Experimental validation and genetic association testing with newborn parameters. (A) Comparative effect sizes from the RNA-Seq discovery and Taqman RT qPCR experiments for the eSNP-eGene associations selected for the experimental validation. For the estimation of fold changes, median expression level in the placentas with the major homozygote genotype was considered as the reference. Statistical analysis for association testing was performed under linear regression using additive model adjusted by the newborn sex, pregnancy complication group and labor activity. As the validation dataset was not matched for gestational age at delivery, this parameter was additionally incorporated as a covariate in the validation step. The shown P-values have been corrected multiple testing using FDR method. n, number of samples. (B) Effect of the ALPG c.-318 G > A (rs11678251) eSNP on the offspring growth parameters at birth and during infancy in the REPROMETA dataset.
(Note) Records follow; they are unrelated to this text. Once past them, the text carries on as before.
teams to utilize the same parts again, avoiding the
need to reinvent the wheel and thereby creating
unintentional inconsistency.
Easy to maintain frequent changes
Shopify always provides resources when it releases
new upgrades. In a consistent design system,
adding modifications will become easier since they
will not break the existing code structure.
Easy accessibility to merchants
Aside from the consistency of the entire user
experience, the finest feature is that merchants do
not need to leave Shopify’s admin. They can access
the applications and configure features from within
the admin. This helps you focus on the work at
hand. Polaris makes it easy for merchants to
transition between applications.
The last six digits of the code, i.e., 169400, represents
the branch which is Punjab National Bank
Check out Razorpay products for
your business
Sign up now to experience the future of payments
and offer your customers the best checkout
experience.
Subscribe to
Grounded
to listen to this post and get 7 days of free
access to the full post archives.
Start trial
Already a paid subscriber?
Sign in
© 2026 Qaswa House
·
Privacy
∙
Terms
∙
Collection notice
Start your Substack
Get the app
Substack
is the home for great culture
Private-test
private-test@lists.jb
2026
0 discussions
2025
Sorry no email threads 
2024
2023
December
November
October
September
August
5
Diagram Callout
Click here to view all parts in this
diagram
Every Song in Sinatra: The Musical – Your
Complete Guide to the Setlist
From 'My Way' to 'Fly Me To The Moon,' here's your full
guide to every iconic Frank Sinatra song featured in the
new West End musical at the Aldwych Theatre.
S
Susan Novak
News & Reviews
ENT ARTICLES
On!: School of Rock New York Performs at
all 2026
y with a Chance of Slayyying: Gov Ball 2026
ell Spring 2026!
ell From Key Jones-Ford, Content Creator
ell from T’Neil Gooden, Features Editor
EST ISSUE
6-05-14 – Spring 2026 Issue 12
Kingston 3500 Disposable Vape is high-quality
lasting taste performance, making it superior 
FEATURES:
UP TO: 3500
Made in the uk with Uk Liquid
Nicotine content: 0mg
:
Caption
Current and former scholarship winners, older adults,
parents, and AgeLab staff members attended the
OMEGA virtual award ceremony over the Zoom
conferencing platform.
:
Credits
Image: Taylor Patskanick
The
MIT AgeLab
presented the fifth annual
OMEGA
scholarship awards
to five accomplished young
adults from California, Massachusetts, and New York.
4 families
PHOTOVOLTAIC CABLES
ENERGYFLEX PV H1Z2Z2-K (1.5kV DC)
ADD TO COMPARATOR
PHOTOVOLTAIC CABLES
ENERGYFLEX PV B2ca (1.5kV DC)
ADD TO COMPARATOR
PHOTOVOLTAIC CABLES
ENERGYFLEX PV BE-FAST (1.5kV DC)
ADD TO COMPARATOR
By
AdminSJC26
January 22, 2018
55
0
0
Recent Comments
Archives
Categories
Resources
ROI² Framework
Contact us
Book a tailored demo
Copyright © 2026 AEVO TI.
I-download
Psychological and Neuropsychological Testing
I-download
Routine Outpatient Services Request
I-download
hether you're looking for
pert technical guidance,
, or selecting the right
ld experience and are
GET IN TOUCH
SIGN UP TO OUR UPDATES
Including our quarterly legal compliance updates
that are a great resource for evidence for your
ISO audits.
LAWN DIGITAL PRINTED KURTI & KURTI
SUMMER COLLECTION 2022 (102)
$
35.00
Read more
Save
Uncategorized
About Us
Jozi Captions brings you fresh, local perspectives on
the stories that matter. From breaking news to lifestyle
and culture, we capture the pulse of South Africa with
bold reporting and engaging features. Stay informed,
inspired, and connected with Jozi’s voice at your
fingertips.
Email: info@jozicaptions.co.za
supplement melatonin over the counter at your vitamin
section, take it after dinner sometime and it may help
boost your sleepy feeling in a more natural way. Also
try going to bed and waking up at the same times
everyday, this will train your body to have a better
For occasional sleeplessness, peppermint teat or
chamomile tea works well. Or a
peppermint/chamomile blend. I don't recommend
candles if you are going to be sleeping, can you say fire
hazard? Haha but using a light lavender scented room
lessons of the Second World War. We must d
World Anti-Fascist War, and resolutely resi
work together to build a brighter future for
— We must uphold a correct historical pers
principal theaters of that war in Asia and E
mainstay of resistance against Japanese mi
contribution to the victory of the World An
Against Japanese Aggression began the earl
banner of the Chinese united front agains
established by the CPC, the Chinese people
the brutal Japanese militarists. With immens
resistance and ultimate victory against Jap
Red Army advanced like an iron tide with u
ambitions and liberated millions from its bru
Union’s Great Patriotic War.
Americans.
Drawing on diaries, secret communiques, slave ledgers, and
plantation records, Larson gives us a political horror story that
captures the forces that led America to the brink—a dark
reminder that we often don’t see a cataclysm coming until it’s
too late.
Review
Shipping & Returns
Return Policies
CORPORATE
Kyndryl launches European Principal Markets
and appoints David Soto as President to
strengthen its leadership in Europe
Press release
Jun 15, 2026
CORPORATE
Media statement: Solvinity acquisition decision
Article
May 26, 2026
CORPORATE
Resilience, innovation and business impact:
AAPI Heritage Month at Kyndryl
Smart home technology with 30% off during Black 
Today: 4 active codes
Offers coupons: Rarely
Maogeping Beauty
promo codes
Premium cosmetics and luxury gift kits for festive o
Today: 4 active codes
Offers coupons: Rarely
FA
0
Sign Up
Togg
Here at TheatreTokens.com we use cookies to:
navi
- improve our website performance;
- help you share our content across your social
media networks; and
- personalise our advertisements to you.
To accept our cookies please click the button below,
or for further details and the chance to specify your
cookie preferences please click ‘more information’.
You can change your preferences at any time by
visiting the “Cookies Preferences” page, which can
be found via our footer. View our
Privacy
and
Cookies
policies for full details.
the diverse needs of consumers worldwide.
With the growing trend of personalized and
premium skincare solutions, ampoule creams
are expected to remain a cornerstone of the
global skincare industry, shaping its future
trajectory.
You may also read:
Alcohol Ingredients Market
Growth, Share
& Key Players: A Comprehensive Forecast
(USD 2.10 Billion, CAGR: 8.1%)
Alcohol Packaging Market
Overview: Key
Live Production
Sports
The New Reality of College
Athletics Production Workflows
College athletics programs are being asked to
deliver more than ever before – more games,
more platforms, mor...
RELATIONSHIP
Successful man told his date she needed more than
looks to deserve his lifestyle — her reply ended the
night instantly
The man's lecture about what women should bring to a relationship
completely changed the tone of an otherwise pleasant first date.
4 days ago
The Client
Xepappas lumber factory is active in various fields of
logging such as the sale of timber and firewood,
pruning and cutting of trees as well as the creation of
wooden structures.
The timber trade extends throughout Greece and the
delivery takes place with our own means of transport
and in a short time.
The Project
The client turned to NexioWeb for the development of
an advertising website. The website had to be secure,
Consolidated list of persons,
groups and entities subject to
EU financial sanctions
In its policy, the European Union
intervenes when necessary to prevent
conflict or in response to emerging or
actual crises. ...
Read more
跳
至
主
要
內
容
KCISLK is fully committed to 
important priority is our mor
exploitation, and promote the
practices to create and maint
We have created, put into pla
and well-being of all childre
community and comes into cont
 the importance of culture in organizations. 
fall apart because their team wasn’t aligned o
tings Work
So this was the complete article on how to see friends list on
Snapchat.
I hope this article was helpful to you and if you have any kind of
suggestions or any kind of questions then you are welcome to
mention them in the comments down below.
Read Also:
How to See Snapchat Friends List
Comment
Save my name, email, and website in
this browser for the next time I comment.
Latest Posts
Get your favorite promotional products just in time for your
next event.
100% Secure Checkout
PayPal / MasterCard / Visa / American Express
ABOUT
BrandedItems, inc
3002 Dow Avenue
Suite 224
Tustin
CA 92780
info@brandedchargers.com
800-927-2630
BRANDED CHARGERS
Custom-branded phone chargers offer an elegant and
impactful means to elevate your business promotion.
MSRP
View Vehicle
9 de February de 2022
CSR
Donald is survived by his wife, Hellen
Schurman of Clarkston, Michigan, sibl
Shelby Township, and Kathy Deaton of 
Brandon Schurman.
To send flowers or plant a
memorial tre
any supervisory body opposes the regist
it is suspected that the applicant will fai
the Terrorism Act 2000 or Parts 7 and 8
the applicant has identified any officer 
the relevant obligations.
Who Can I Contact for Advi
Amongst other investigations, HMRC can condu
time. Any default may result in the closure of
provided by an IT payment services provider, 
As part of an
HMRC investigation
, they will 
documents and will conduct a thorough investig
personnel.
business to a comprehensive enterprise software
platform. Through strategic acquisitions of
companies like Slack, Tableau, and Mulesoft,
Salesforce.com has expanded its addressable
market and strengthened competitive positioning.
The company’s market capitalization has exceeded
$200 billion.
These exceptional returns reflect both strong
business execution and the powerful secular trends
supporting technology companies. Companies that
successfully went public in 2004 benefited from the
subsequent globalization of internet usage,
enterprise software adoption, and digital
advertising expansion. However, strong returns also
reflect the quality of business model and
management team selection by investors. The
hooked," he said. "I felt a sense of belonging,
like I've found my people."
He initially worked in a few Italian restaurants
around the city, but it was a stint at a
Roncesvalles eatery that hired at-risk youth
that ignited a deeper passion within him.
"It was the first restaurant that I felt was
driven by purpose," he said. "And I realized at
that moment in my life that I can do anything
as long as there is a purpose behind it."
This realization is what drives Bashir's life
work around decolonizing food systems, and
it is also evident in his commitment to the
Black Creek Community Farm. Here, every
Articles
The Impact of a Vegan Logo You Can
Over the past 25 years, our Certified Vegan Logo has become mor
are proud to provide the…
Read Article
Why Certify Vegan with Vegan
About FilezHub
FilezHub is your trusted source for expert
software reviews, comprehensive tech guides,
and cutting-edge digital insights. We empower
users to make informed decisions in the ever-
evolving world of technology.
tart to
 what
The data was available for 336 newborns at delivery, and their follow-up data at the of 6 (n = 233) and 12 (n = 216) months of age. Genetic association testing was performed using linear regression under recessive model adjusted by fetal sex. In testing the newborn parameters, gestational age at delivery was used as an additional covariate. The obtained nominal P-values < 0.05 were considered as supportive for the trend of a tested association. Beta values reflect the estimated effect of the AA-homozygosity on the tested parameter.